Work-related cognitive test

The General Aptitude Test Battery (GATB) is a work-related cognitive test developed by the U.S. Employment Service (USES), a division of the Department of Labor. It has been extensively used to study the relationship between cognitive abilities, primarily general intelligence, and job performance.

== National Academy of Science review (1989) ==
The test was extensively reviewed by the National Academy of Science in 1989 in the report Fairness in Employment Testing.

NAS concluded that the GATB is "adequate in psycho-metric quality", but that there were two problems if it was to be extensively used in practice. The first was that there were few alternate forms, which makes it likely that others will obtain a copy of the test and provide on-test training which decreases the validity. The second was that many of the tests were heavily speeded (timed), and that there were several easy to test strategies for increasing scores on speeded tests e.g. filling out the remaining items with random answers when one is running out of time. The report similarly examined questions of test bias (finding some bias in favor of Blacks), validity (finding lower validity, average r = .25 to .35, than reported elsewhere, and that this was primarily due to methodological differences).

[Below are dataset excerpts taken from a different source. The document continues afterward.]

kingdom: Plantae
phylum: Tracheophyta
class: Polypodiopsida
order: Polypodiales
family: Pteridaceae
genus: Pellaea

== GATB Race-Norming Controversy ==

Beginning in 1981 with little publicity, the United States Employment Service began "race-norming" the reports of results of the GATB. The aim of this practice was to meet affirmative-action goals and to counteract alleged racial bias in aptitude tests administered to job applicants,. Race-norming was also applied to neuropsychological tests, to reduce the number of blacks theoretically misclassified as cognitively impaired.

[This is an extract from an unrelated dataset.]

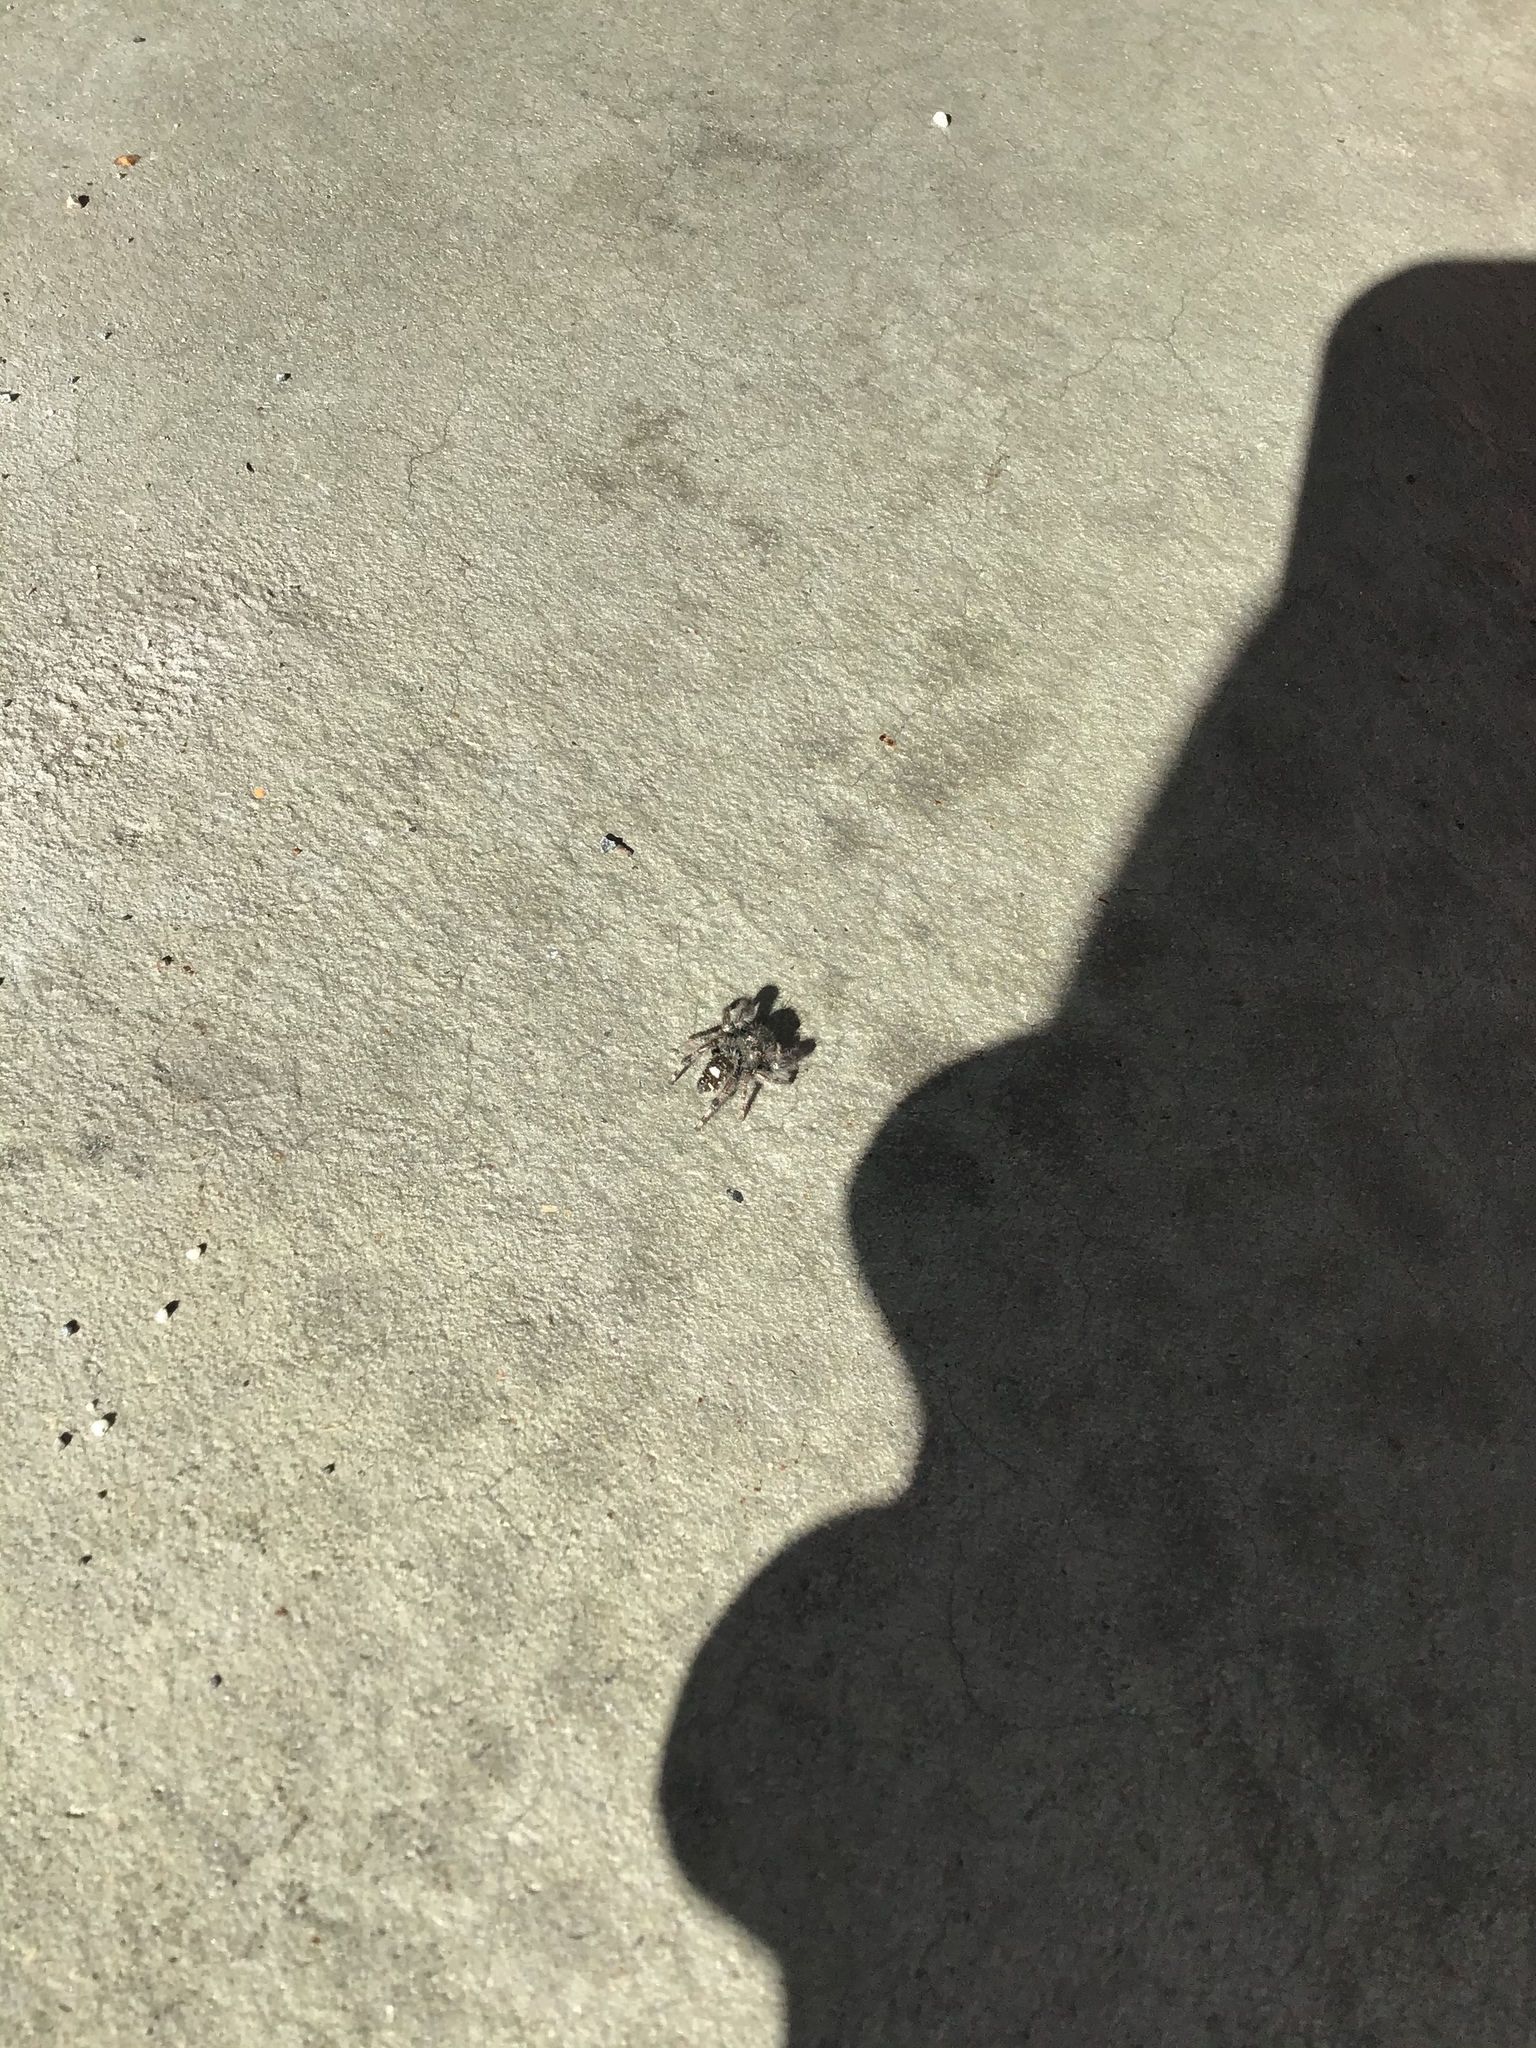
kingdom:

For the GATB, USES did not report the raw test score of a candidate, but rather reported his/her score as a percentile of scores for test takers of the candidate's race. Thus, a black candidate scoring in the 42nd percentile of black test-takers had the same reported, race-normed score as a white candidate who had scored in the 42nd percentile of white test takers, even though the white candidate had a significantly higher raw score on the GATB. The race-norming process increased the reported scores of black and Hispanic candidates relative to their raw scores, while decreasing the reported scores of whites and Asians.

The race-norming in reported GATB individual results did not affect the demographic and statistical validity of the raw, unadjusted GATB scores.

In 1990-1991 this practice became more widely known. The public controversy over it resulted in such race-norming of employment testing being explicitly outlawed by the Civil Rights Act of 1991.

== Composition ==
The battery consists of a 12 tests which purport to measure 9 abilities or aptitudes:

| Symbol | Name | Test(s) |
|---|---|---|
| G | General Intelligence | Vocabulary, Arithmetic Reasoning, Three Dimensional Space |
| V | Verbal Aptitude | Vocabulary |
| N | Numerical Aptitude | Computation, Arithmetic Reasoning |
| S | Spatial Aptitude | Three Dimensional Space |
| P | Form Perception | Tool Matching, Form Matching |
| Q | Clerical-Perception | Name Comparison |
| K | Motor Coordination | Mark Making |
| F | Finger Dexterity | Assemble, Disassemble |
| M | Manual Dexterity | Place, Turn |

(Table after Hunt 1983.)

The abilities are also sometimes clustered into 3 groups: cognitive (G, V, N), perceptual (S, P, Q) and psychomotor (K, F, M).